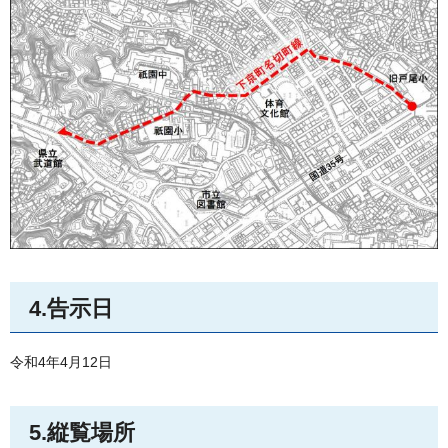
4.告示日
令和4年4月12日
5.縦覧場所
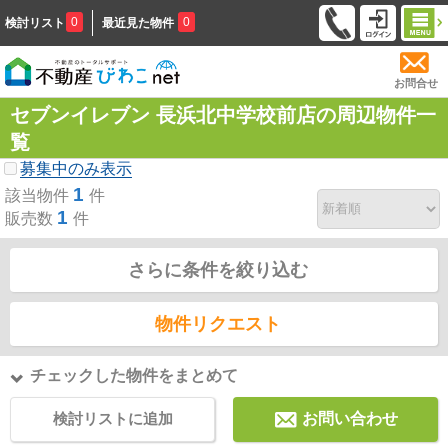
0
0
検討リスト
最近見た物件
お問合せ
セブンイレブン 長浜北中学校前店の周辺物件一
覧
募集中のみ表示
1
該当物件
件
1
販売数
件
さらに条件を絞り込む
物件リクエスト
チェックした物件をまとめて
検討リストに追加
お問い合わせ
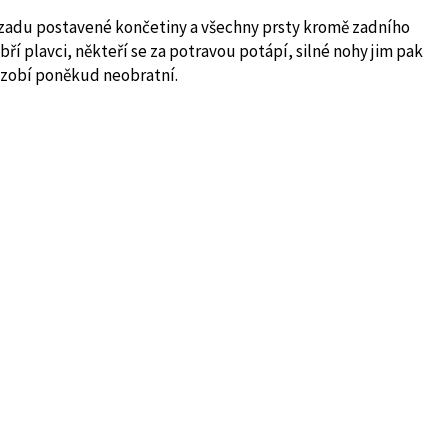
zadu postavené končetiny a všechny prsty kromě zadního
ří plavci, někteří se za potravou potápí, silné nohy jim pak
ozobí poněkud neobratní.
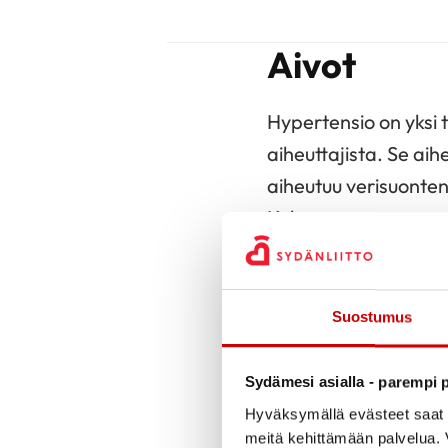
Aivot
Hypertensio on yksi 
aiheuttajista. Se aih
aiheutuu verisuonten
Kohonneeseen verenpa
dementiaksi, ja se o
Aortta
Suostumus
Vaikka monet hyperte
Sydämesi asialla - parempi p
verenpaine rasittaa 
Hyväksymällä evästeet saat s
(dissekaatio) tai pul
meitä kehittämään palvelua. V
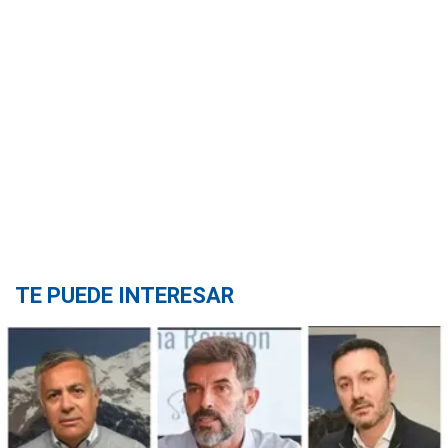
TE PUEDE INTERESAR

────────────────

» JOB: Copy all of the listing word for word, minus the images.

» EXERCISE RESULT:
4.告示日
令和4年4月12日
5.縦覧場所
0
0
検討リスト
最近見た物件
お問合せ
セブンイレブン 長浜北中学校前店の周辺物件一
覧
募集中のみ表示
1
該当物件
件
1
販売数
件
さらに条件を絞り込む
物件リクエスト
チェックした物件をまとめて
検討リストに追加
お問い合わせ
zadu postavené končetiny a všechny prsty kromě zadního
ří plavci, někteří se za potravou potápí, silné nohy jim pak
ozobí poněkud neobratní.
Aivot
Hypertensio on yksi 
aiheuttajista. Se aih
aiheutuu verisuonten
Kohonneeseen verenpa
dementiaksi, ja se o
Aortta
Suostumus
Vaikka monet hyperte
Sydämesi asialla - parempi p
verenpaine rasittaa 
Hyväksymällä evästeet saat s
(dissekaatio) tai pul
meitä kehittämään palvelua. V
TE PUEDE INTERESAR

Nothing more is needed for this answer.